例えば、古ぼけた額入りのオランダ風車の刺繍があった。納戸か屋根裏で打ち捨てられていたのか、埃まみれだ。単なる土産物のようだが? どこが見どころか? 時間に追われながら、異論と疑問が湧く。後で考えれば、何ということもないものが、時を経て醸し出す全体の雰囲気がよい、埃も込みで、ということなのだろう。

戦前の日本酒のガラス瓶の時は、「ちょっとだけきれいに」と言われたので、気をつけて洗っていた。次第に“きれい”な状態になってきたので、これでよいかと確認すると、「あかん、こんなん。どこにでもあるただの瓶になってしもた」。人に頼んでおいて何だ、これはこれでよいではないか、そもそも埃があろうが無かろうが、ものの本質は変わらないのではないか、とか思ったが、言い返しても聞き入れられることはないし、言い争う時間もエネルギーも惜しいので、反論せずにいた。そのまま出店に持って行ったが、売れずに持ち帰った。

また、先日は、白い磁器の皿が1枚置いてあった。何となくぼんやりとしていて、少し曇っている。銀彩の縁も擦れていて、使用感が強い。これも“きれい”にする組、と思って洗うが、くすみは落ちない。眼鏡をはずしてよく見ると、うっすら釉薬のムラがある。これは… 景色になるかどうか、微妙な具合だ。焼き損じだなぁ、誰も目を留めないだろう、と思って古道具担当に見せると、「これは大量にパキッと作れるようになる前のものやと思う」とのこと。「大衆的な西洋皿の普及の始まりの頃、昭和初期くらいの、瀬戸で焼かれたものではないか」。経年のくすみと思って洗い流そうとしていたのは、焼きが甘くて白が出ずに、うっすらとグレーになった部分だった。このように半端な状態のものを、何故仕入れるか?「柔らかい感じがしたから」。大抵の皿は、硬くて冷たい感じなのだそうだ。今回も同じ皿が何枚もあって、その中からこの1枚を選んできたという。

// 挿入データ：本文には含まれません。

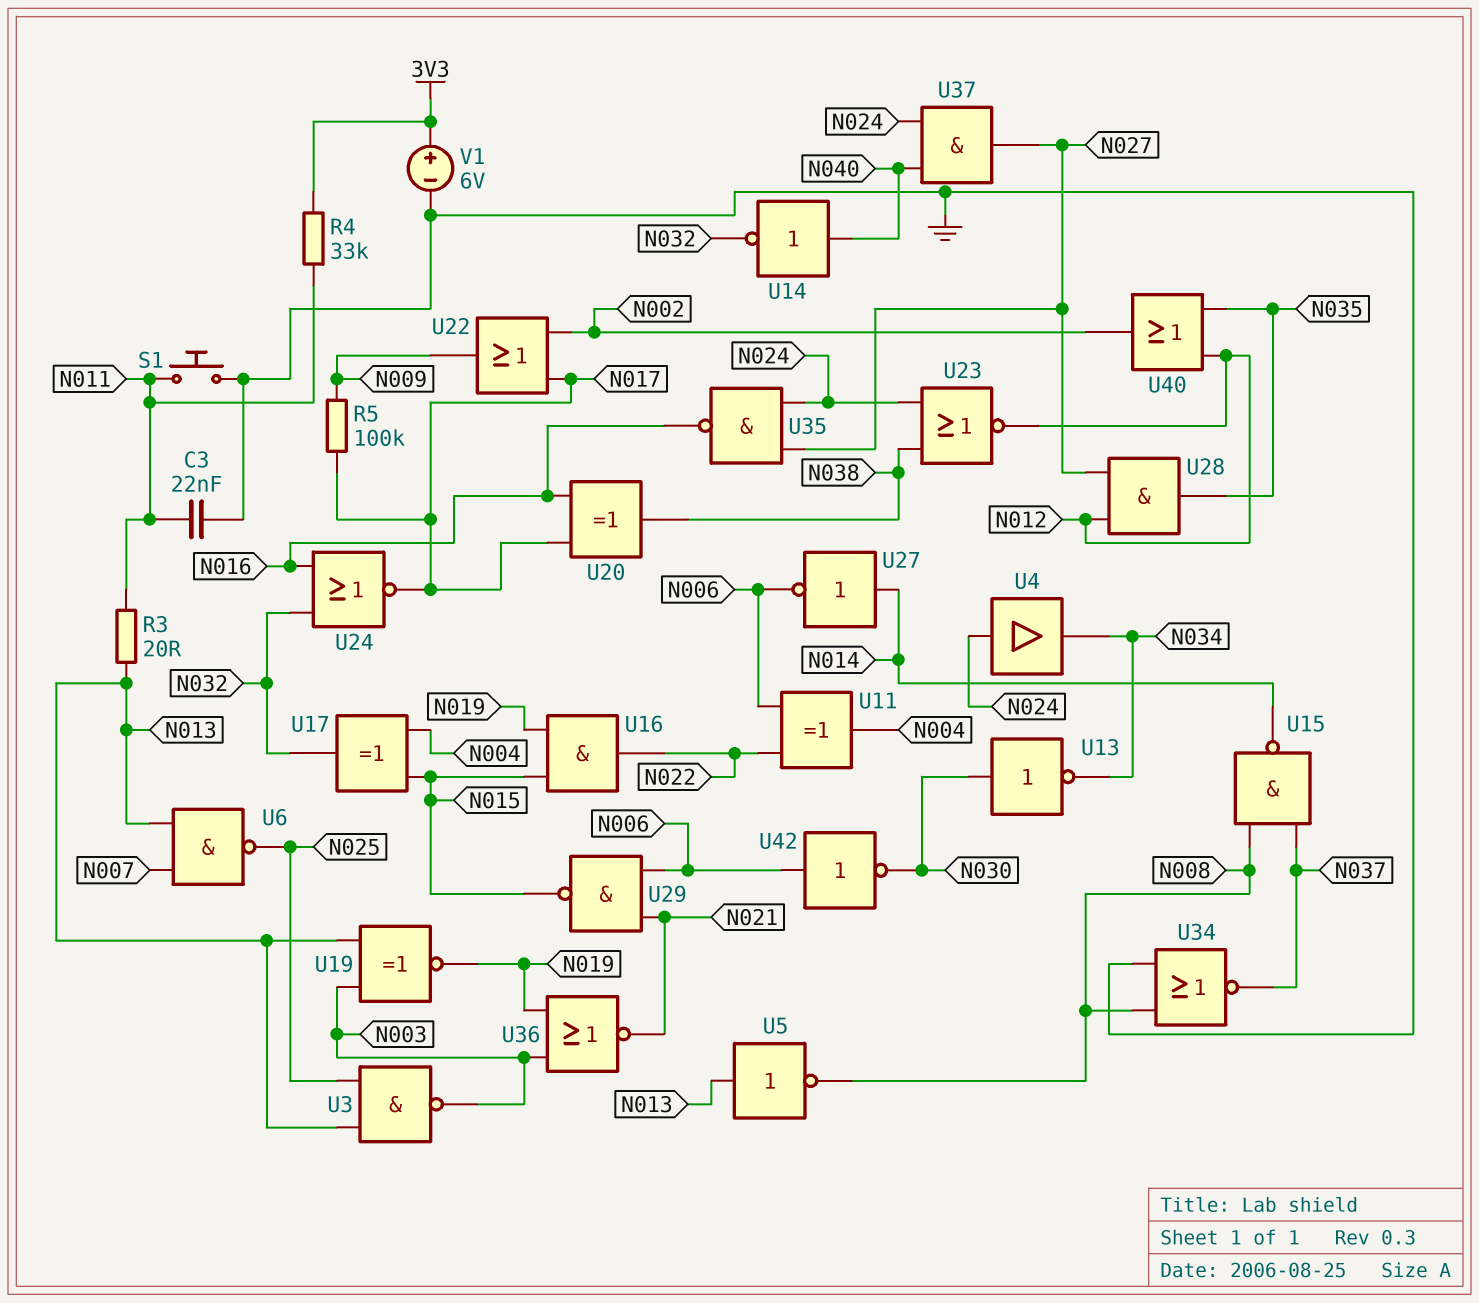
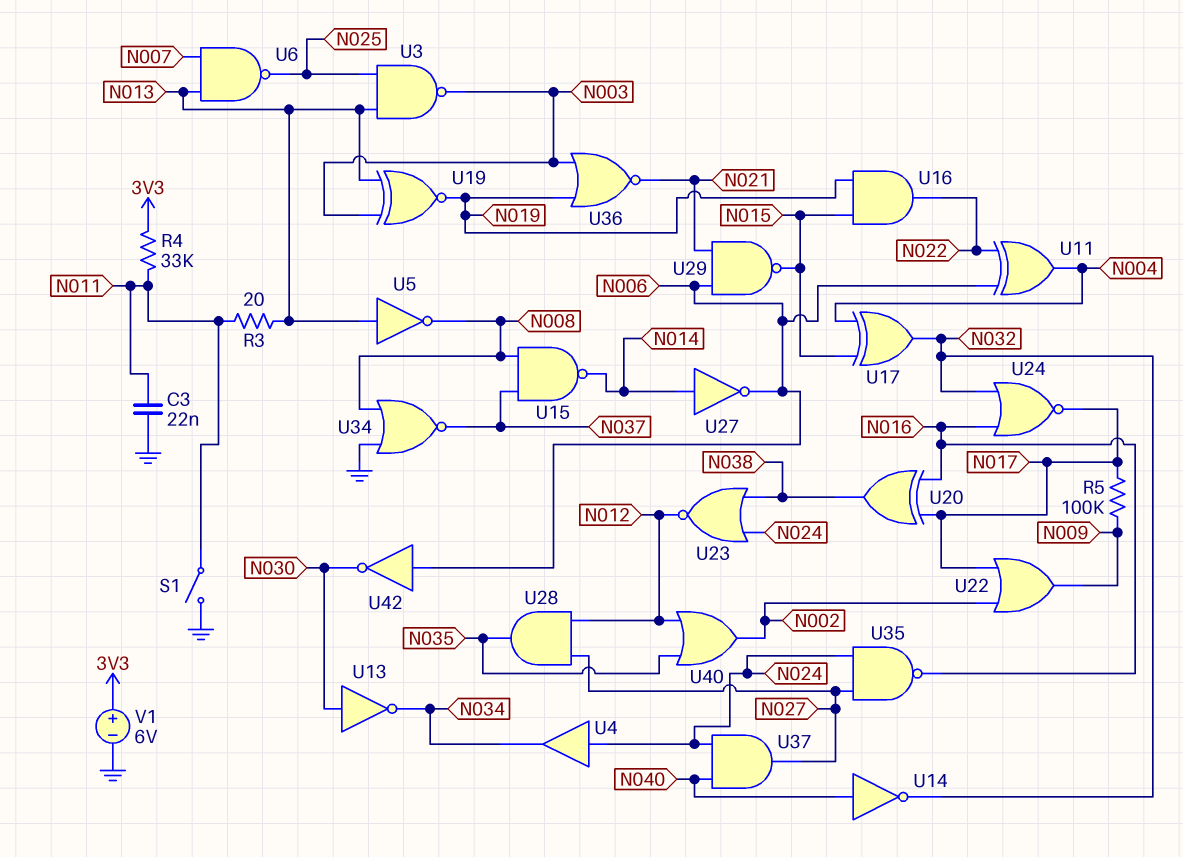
S1: button (GND, N011) -> switch (GND, N011)

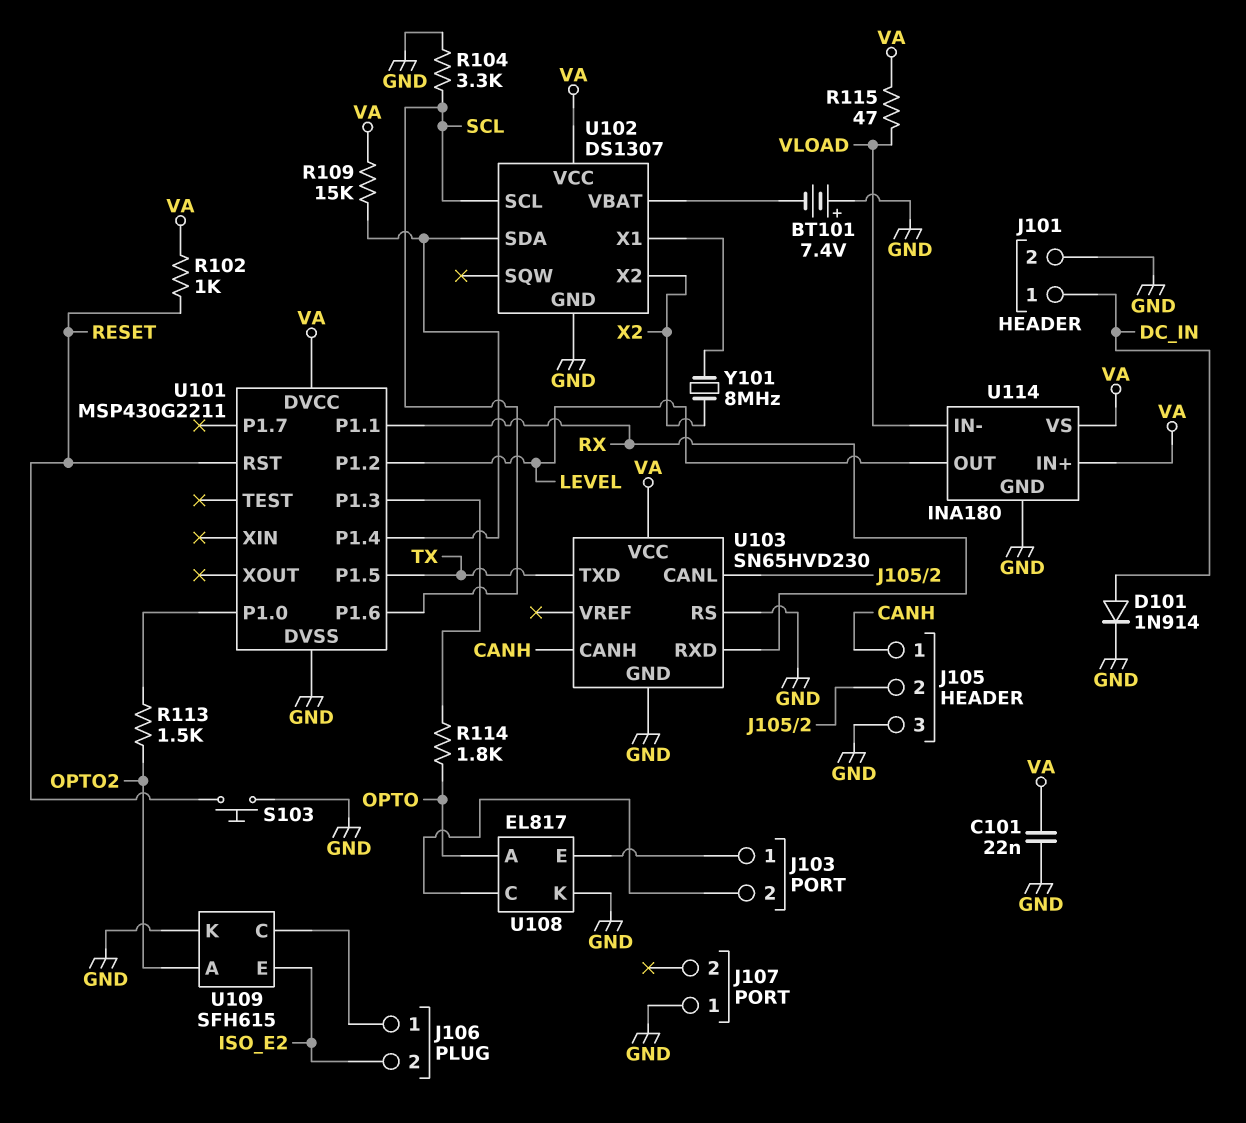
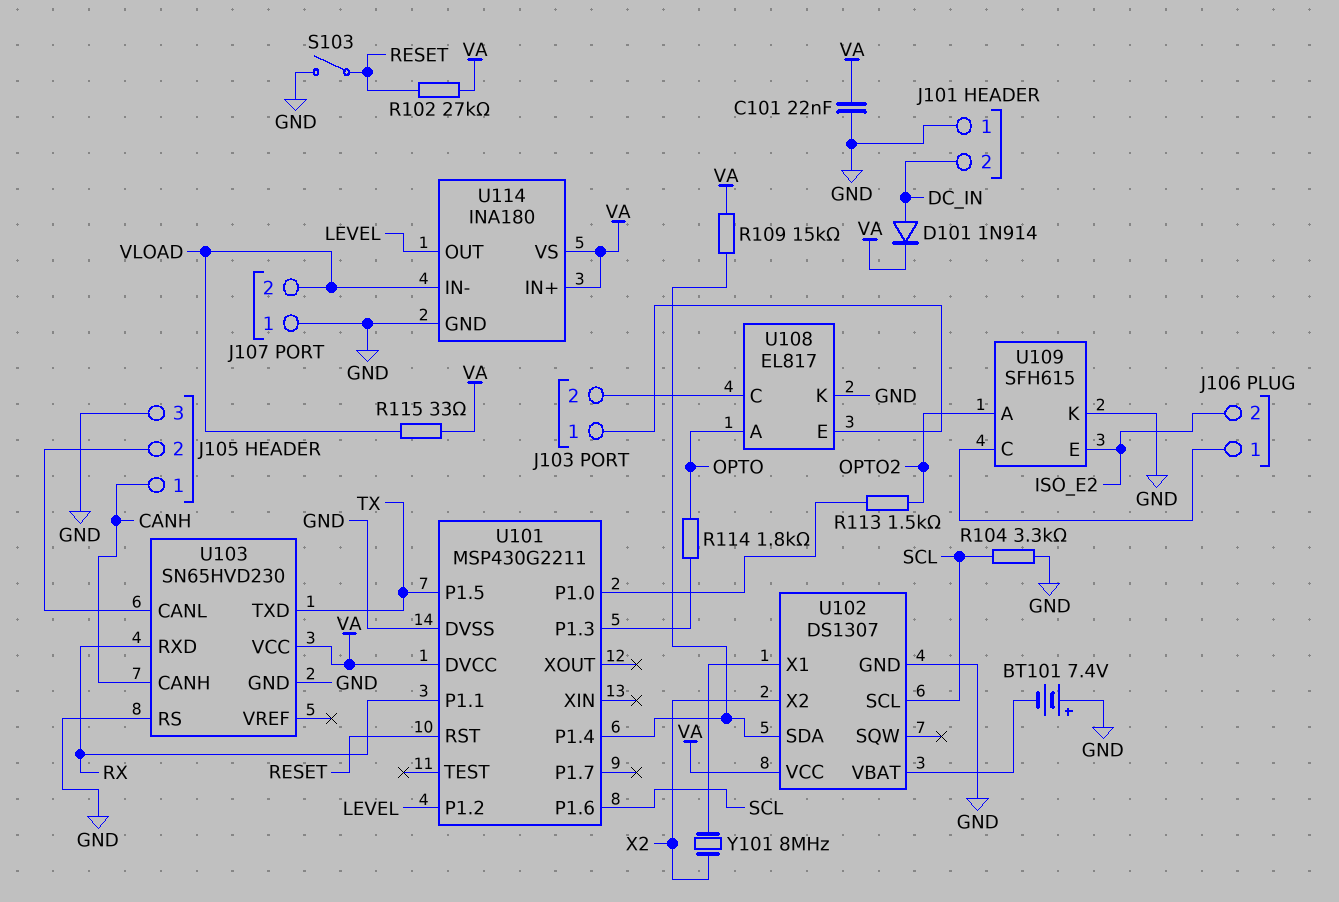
D101: diode 1N914 (A DC_IN, K GND) -> diode 1N914 (A DC_IN, K VA)
J101 pin 1: DC_IN -> GND
J101 pin 2: GND -> DC_IN
J107 pin 2: none -> VLOAD
R102: 1k (RESET, VA) -> 27k (RESET, VA)
R115: 47 (VA, VLOAD) -> 33 (VA, VLOAD)
S103: button (GND, RESET) -> switch (GND, RESET)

5枚揃いのこぎれいでシンプルな皿のほうが、多くのお客さんには好まれるのになぁ、と思うが、それは定石で、古道具担当の視点は少し違ったところにあった。こうした行き違いは、日々あらゆる場面で繰り返されるが、行き違ってしばらくしてから、あ、この場合はそうでなかった、と、思い直すことがしばしばある。

結局、その皿は「これは時代の境目の資料として、取っておく」と引っ込めてしまい、また店に並べられないものが増えた。